* _WORK INSTRUCTION 1_
From the sermon, extract the passage between "And the section" and "in God’s covenant.", inclusive.
* _WORK INSTRUCTION 2_
Answer these questions from the sermon:
(a) Which verse has the preacher added to the portion of Scripture being examined?
(b) What kind of language does the sermon say the Word made Flesh is using?
(c) Which two verses of the text does the preacher say have not yet been dealt with?

* _TEXT PROVIDED_
Matthew 13:24-44 Part 5

As you can see from the text, I’ve added a verse to the end of the portion of Scripture that we’ve been examining for the last month or so.  Heretofore the sermons have been dealing with Matthew thirteen, verses twenty-four through forty-three.  But because of one of the subjects which will come up in this sermon, it was necessary that I add verse forty-four to the translation.

I say these things here at the beginning to avoid any confusion at all.  We have enough trouble adjusting our thinking from what we imagine the Gospel says to what it really does say, without adding any disorder to the situation.  And any disorder comes – not in the preaching of Jesus or the writing of the apostle – but in the way we have to section out portions of the text in order to deal with them!  We’re witnessing here in the preaching of our Lord the dramatic unveiling of mysteries of spectacular proportion!  And because of our limitations we have to approach it in small sections.

And the section with which we’ve been working has to be expanded a little bit.  Or maybe it works the other way – maybe our minds have to be expanded in order to apprehend more.  But, nevertheless, when you hear this, don’t be confused.

Now, we’ve been watching the Word made Flesh – the LOGOS – reveal the Providential design of God for His creation.  And He’s using parabolic language in order to bring to its fullness the prophecy that we read in the first twenty-three verses of this chapter – that “hearing they shall not hear, and seeing they shall not see.”  The Jewish nation, and their relationship to God the Father, is being separated out to condemnation; and the peoples of the world, the Gentiles, are being included in God’s covenant.

God the Son, The Word of God, has come to achieve – to consummate – that action; and He is the fullness of the prophecy itself.  And that’s what He says in the last two verses of our text with which we haven’t yet dealt – verses thirty-four and thirty-five.  Let me read them for you again.

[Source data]
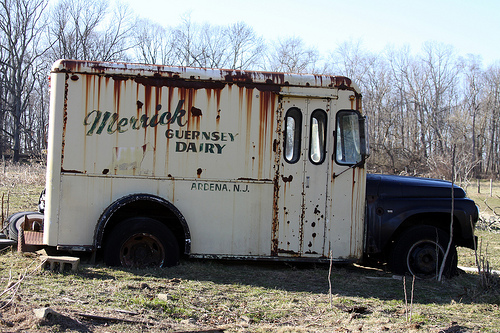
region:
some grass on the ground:
[180, 279, 350, 317]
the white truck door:
[282, 99, 323, 253]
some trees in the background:
[374, 63, 495, 165]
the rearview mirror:
[334, 110, 364, 167]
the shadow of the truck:
[158, 257, 498, 302]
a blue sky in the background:
[184, 3, 456, 24]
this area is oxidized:
[75, 68, 275, 140]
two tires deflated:
[111, 210, 456, 282]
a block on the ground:
[44, 254, 78, 274]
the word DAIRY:
[171, 140, 228, 156]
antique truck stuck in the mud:
[43, 60, 478, 275]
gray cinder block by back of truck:
[42, 254, 78, 271]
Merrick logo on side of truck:
[86, 101, 238, 153]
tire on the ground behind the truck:
[9, 209, 42, 241]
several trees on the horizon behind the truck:
[3, 1, 498, 173]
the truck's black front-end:
[366, 170, 476, 280]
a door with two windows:
[281, 95, 329, 258]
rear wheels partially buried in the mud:
[103, 224, 180, 271]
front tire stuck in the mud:
[395, 224, 456, 279]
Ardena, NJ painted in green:
[191, 177, 248, 192]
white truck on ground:
[64, 50, 448, 294]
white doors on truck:
[271, 107, 336, 259]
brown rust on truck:
[58, 75, 270, 152]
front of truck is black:
[341, 173, 478, 268]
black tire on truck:
[68, 198, 189, 318]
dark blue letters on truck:
[97, 94, 229, 179]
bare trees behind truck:
[30, 5, 490, 173]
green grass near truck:
[149, 264, 304, 322]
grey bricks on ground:
[42, 250, 79, 278]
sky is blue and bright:
[301, 4, 490, 84]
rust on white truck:
[91, 73, 268, 108]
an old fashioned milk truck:
[31, 48, 467, 275]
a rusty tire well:
[124, 236, 163, 269]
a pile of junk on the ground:
[1, 202, 45, 253]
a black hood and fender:
[369, 171, 472, 223]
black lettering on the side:
[89, 103, 239, 163]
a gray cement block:
[40, 249, 78, 276]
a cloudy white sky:
[152, 0, 478, 50]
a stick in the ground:
[323, 243, 348, 296]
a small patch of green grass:
[131, 291, 173, 313]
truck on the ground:
[26, 48, 467, 324]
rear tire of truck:
[110, 205, 176, 299]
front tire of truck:
[393, 228, 458, 290]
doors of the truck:
[277, 93, 329, 256]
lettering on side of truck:
[78, 88, 264, 197]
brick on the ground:
[38, 251, 87, 279]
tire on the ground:
[6, 213, 47, 241]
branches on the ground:
[316, 238, 497, 315]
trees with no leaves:
[6, 24, 488, 181]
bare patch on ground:
[261, 315, 352, 332]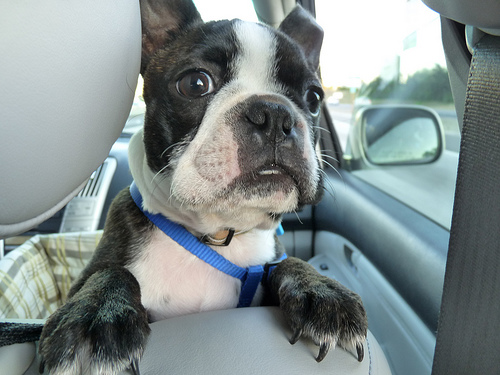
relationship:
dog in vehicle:
[34, 1, 384, 374] [1, 2, 496, 372]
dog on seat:
[34, 1, 384, 374] [1, 312, 387, 375]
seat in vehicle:
[1, 312, 387, 375] [1, 2, 496, 372]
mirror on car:
[344, 104, 452, 172] [1, 2, 496, 372]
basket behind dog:
[1, 230, 112, 329] [34, 1, 384, 374]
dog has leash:
[34, 1, 384, 374] [124, 178, 290, 305]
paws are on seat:
[42, 265, 151, 374] [1, 312, 387, 375]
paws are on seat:
[269, 255, 375, 362] [1, 312, 387, 375]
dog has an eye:
[34, 1, 384, 374] [173, 60, 221, 100]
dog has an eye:
[34, 1, 384, 374] [299, 80, 328, 120]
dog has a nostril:
[34, 1, 384, 374] [247, 111, 272, 130]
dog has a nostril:
[34, 1, 384, 374] [280, 112, 294, 137]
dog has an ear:
[34, 1, 384, 374] [138, 1, 201, 67]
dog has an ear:
[34, 1, 384, 374] [281, 3, 332, 70]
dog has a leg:
[34, 1, 384, 374] [42, 265, 151, 374]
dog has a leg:
[34, 1, 384, 374] [269, 255, 375, 362]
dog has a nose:
[34, 1, 384, 374] [236, 90, 303, 141]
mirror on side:
[344, 104, 452, 172] [293, 4, 499, 298]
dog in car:
[34, 1, 384, 374] [1, 2, 496, 372]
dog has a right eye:
[34, 1, 384, 374] [299, 80, 328, 120]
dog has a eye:
[34, 1, 384, 374] [167, 63, 222, 103]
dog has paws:
[34, 1, 384, 374] [42, 265, 151, 374]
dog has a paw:
[34, 1, 384, 374] [269, 255, 375, 362]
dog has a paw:
[34, 1, 384, 374] [42, 265, 151, 374]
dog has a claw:
[34, 1, 384, 374] [290, 327, 306, 346]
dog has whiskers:
[34, 1, 384, 374] [142, 141, 191, 214]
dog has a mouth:
[34, 1, 384, 374] [242, 153, 310, 213]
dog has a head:
[34, 1, 384, 374] [113, 2, 335, 305]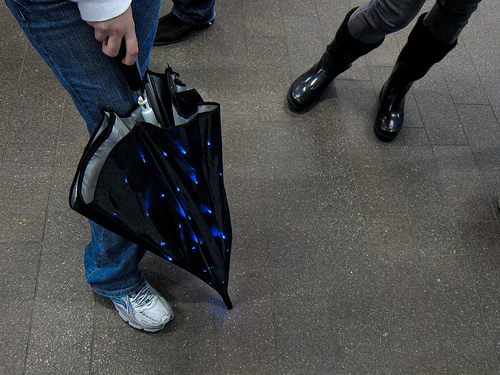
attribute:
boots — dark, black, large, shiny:
[281, 4, 466, 145]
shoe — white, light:
[104, 272, 180, 336]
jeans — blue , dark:
[4, 3, 188, 298]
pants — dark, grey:
[348, 0, 480, 46]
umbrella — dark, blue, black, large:
[59, 37, 276, 310]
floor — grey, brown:
[0, 2, 498, 374]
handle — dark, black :
[106, 37, 151, 96]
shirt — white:
[72, 0, 140, 22]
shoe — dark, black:
[152, 6, 215, 46]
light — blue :
[193, 237, 203, 247]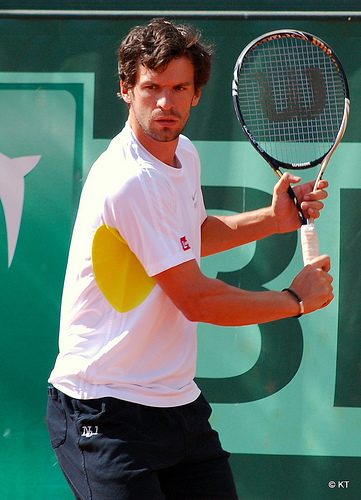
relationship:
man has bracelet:
[39, 11, 339, 499] [277, 285, 307, 324]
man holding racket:
[39, 11, 339, 499] [229, 23, 359, 285]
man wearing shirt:
[39, 11, 339, 499] [41, 123, 219, 419]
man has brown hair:
[39, 11, 339, 499] [99, 7, 223, 152]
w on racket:
[255, 57, 336, 126] [229, 23, 359, 285]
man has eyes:
[39, 11, 339, 499] [136, 78, 193, 96]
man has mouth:
[39, 11, 339, 499] [151, 115, 180, 129]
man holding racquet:
[39, 11, 339, 499] [229, 23, 359, 285]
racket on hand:
[229, 23, 359, 285] [267, 170, 331, 238]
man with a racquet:
[39, 11, 339, 499] [229, 23, 359, 285]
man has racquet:
[39, 11, 339, 499] [229, 23, 359, 285]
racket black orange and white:
[229, 23, 359, 285] [287, 27, 360, 180]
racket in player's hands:
[229, 23, 359, 285] [262, 166, 341, 318]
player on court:
[39, 11, 339, 499] [5, 3, 360, 495]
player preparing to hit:
[39, 11, 339, 499] [235, 24, 350, 180]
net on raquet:
[235, 24, 350, 180] [229, 23, 359, 285]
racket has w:
[229, 23, 359, 285] [255, 57, 336, 126]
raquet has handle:
[229, 23, 359, 285] [294, 220, 323, 270]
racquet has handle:
[229, 23, 359, 285] [296, 220, 320, 272]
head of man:
[99, 7, 223, 152] [39, 11, 339, 499]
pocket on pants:
[70, 400, 120, 440] [39, 383, 241, 498]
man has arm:
[39, 11, 339, 499] [118, 173, 338, 339]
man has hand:
[39, 11, 339, 499] [267, 170, 331, 238]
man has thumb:
[39, 11, 339, 499] [270, 169, 303, 199]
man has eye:
[39, 11, 339, 499] [137, 81, 162, 95]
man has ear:
[39, 11, 339, 499] [115, 74, 138, 106]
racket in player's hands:
[229, 23, 351, 278] [291, 260, 334, 317]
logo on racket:
[255, 57, 336, 126] [235, 50, 357, 270]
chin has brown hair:
[129, 107, 191, 147] [116, 17, 215, 89]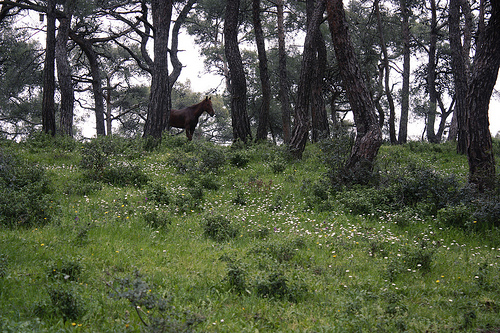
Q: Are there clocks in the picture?
A: No, there are no clocks.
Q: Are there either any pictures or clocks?
A: No, there are no clocks or pictures.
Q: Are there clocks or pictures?
A: No, there are no clocks or pictures.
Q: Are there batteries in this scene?
A: No, there are no batteries.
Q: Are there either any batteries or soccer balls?
A: No, there are no batteries or soccer balls.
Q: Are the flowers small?
A: Yes, the flowers are small.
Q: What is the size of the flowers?
A: The flowers are small.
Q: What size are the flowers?
A: The flowers are small.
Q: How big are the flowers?
A: The flowers are small.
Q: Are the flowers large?
A: No, the flowers are small.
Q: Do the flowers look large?
A: No, the flowers are small.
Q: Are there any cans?
A: No, there are no cans.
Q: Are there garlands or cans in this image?
A: No, there are no cans or garlands.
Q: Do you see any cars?
A: No, there are no cars.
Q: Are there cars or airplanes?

* _WRITTEN RESPONSE 1_
And the section with which we’ve been working has to be expanded a little bit.  Or maybe it works the other way – maybe our minds have to be expanded in order to apprehend more.  But, nevertheless, when you hear this, don’t be confused.

Now, we’ve been watching the Word made Flesh – the LOGOS – reveal the Providential design of God for His creation.  And He’s using parabolic language in order to bring to its fullness the prophecy that we read in the first twenty-three verses of this chapter – that “hearing they shall not hear, and seeing they shall not see.”  The Jewish nation, and their relationship to God the Father, is being separated out to condemnation; and the peoples of the world, the Gentiles, are being included in God’s covenant.

* _WRITTEN RESPONSE 2_
(a) Verse forty-four
(b) Parabolic language
(c) Verses thirty-four and thirty-five